Energetic, humorous national poet Billy Collins will speak Thursday in North Charleston at the Bonds-Wilson campus that’s home to Academic Magnet High School and the Charleston County School of the Arts.
A free public poetry reading will be 6:30 p.m. Sept. 15 in the Rose Maree Myers Theater at the Charleston County School of the Arts. The reading is sponsored by Applause, the official student newspaper of the School of the Arts. Admission is free, but tickets are required. Seating is limited.
Collins, who served as U.S. poet laureate from 2001 to 2003, is down-to-earth and relatable for people who don’t often read poetry, said Mount Pleasant resident and longtime friend Marjory Wentworth, a former S.C. poet laureate.
“When you read one of his poems, you feel like you’re in the kitchen with him and he’s feeding his dog,” she said. “He has this capacity to celebrate the ordinary.”
Wentworth said audiences find his poetry readings to be very funny.

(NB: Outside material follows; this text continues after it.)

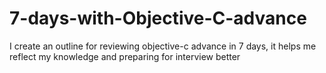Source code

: # 7-days-with-Objective-C-advance
I create an outline for reviewing objective-c advance in 7 days, it helps me reflect my knowledge and preparing for interview better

“He’s the kind of poet where you can go to his readings and not know anything about him, but be very entertained. But you’re also going to learn something about your humanity.”

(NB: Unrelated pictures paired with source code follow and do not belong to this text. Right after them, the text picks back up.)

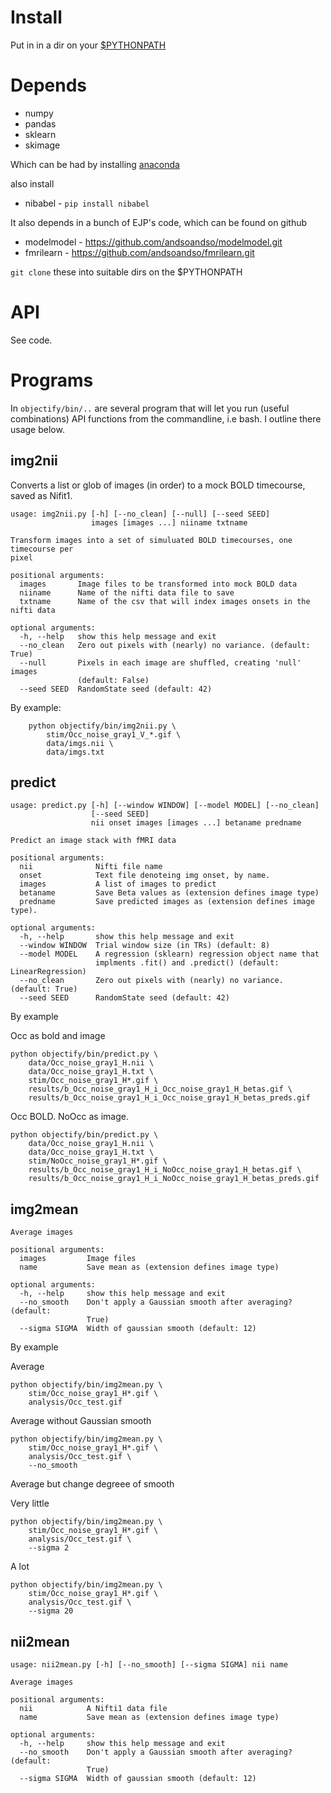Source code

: # Install

Put in in a dir on your [$PYTHONPATH](https://docs.python.org/2/using/cmdline.html)

# Depends

* numpy
* pandas
* sklearn
* skimage

Which can be had by installing [anaconda](https://store.continuum.io/cshop/anaconda/)

also install

* nibabel - `pip install nibabel`

It also depends in a bunch of EJP's code, which can be found on github

* modelmodel - https://github.com/andsoandso/modelmodel.git
* fmrilearn - https://github.com/andsoandso/fmrilearn.git

`git clone` these into suitable dirs on the $PYTHONPATH


# API

See code.

# Programs

In `objectify/bin/..` are several program that will let you run (useful combinations) API functions from the commandline, i.e bash.  I outline there usage below.

## img2nii

Converts a list or glob of images (in order) to a mock BOLD timecourse, saved as Nifit1. 

	usage: img2nii.py [-h] [--no_clean] [--null] [--seed SEED]
	                  images [images ...] niiname txtname

	Transform images into a set of simuluated BOLD timecourses, one timecourse per
	pixel

	positional arguments:
	  images       Image files to be transformed into mock BOLD data
	  niiname      Name of the nifti data file to save
	  txtname      Name of the csv that will index images onsets in the nifti data

	optional arguments:
	  -h, --help   show this help message and exit
	  --no_clean   Zero out pixels with (nearly) no variance. (default: True)
	  --null       Pixels in each image are shuffled, creating 'null' images
	               (default: False)
	  --seed SEED  RandomState seed (default: 42)

	
By example:
		
		python objectify/bin/img2nii.py \
			stim/Occ_noise_gray1_V_*.gif \
			data/imgs.nii \
			data/imgs.txt


## predict

	usage: predict.py [-h] [--window WINDOW] [--model MODEL] [--no_clean]
	                  [--seed SEED]
	                  nii onset images [images ...] betaname predname

	Predict an image stack with fMRI data

	positional arguments:
	  nii              Nifti file name
	  onset            Text file denoteing img onset, by name.
	  images           A list of images to predict
	  betaname         Save Beta values as (extension defines image type)
	  predname         Save predicted images as (extension defines image type).

	optional arguments:
	  -h, --help       show this help message and exit
	  --window WINDOW  Trial window size (in TRs) (default: 8)
	  --model MODEL    A regression (sklearn) regression object name that
	                   implments .fit() and .predict() (default: LinearRegression)
	  --no_clean       Zero out pixels with (nearly) no variance. (default: True)
	  --seed SEED      RandomState seed (default: 42)

By example

Occ as bold and image
	
	python objectify/bin/predict.py \
		data/Occ_noise_gray1_H.nii \
		data/Occ_noise_gray1_H.txt \
		stim/Occ_noise_gray1_H*.gif \
		results/b_Occ_noise_gray1_H_i_Occ_noise_gray1_H_betas.gif \
		results/b_Occ_noise_gray1_H_i_Occ_noise_gray1_H_betas_preds.gif

Occ BOLD. NoOcc as image.

	python objectify/bin/predict.py \
		data/Occ_noise_gray1_H.nii \
		data/Occ_noise_gray1_H.txt \
		stim/NoOcc_noise_gray1_H*.gif \
		results/b_Occ_noise_gray1_H_i_NoOcc_noise_gray1_H_betas.gif \
		results/b_Occ_noise_gray1_H_i_NoOcc_noise_gray1_H_betas_preds.gif

		
## img2mean

	Average images

	positional arguments:
	  images         Image files
	  name           Save mean as (extension defines image type)

	optional arguments:
	  -h, --help     show this help message and exit
	  --no_smooth    Don't apply a Gaussian smooth after averaging? (default:
	                 True)
	  --sigma SIGMA  Width of gaussian smooth (default: 12)

By example

Average

	python objectify/bin/img2mean.py \
		stim/Occ_noise_gray1_H*.gif \
		analysis/Occ_test.gif

Average without Gaussian smooth

	python objectify/bin/img2mean.py \
		stim/Occ_noise_gray1_H*.gif \
		analysis/Occ_test.gif \
		--no_smooth

Average but change degreee of smooth

Very little

	python objectify/bin/img2mean.py \
		stim/Occ_noise_gray1_H*.gif \
		analysis/Occ_test.gif \
		--sigma 2
		
A lot

	python objectify/bin/img2mean.py \
		stim/Occ_noise_gray1_H*.gif \
		analysis/Occ_test.gif \
		--sigma 20
		

## nii2mean

	usage: nii2mean.py [-h] [--no_smooth] [--sigma SIGMA] nii name

	Average images

	positional arguments:
	  nii            A Nifti1 data file
	  name           Save mean as (extension defines image type)

	optional arguments:
	  -h, --help     show this help message and exit
	  --no_smooth    Don't apply a Gaussian smooth after averaging? (default:
	                 True)
	  --sigma SIGMA  Width of gaussian smooth (default: 12)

Dr. Shannon Cook, the principal at School of the Arts, said the school community is honored to host Collins, who was invited by SOA English teacher John Cusatis.
“Our students have studied his work, interviewed him to gain a deeper understanding of his approach to poetry, and we have all fallen in love with the rich language and imagery that characterize his writing,” she told the City Paper.
According to a press release, Collins began garnering international attention in the late 1990s, largely due to appearances on various National Public Radio programs. His popularity soared during the next two decades, leading to comparisons with Robert Frost, the last poet to receive the blend of popular and critical acclaim that Collins has enjoyed. The New York Times has called him “the most popular poet in America.” Collins is famous for the affable, conversational tone of his poems, and the ease with which he allows readers to see the extraordinary in everyday experience.
Collins was poet laureate during the 9/11 attacks and composed the poem “The Names” for the occasion of the first anniversary. He has read his work at the White House on two occasions and is a member of the American Academy of Arts and Letters.
His latest book Whale Day was a New York Times bestseller and his next book, Musical Tables, will be published in November by Random House.
Blue Bicycle Books will be on hand for a book signing after the reading. Copies of several of Collins’ books will be available for purchase as will Conversations with Billy Collins, a new collection of interviews conducted with the poet and edited by Cusatis.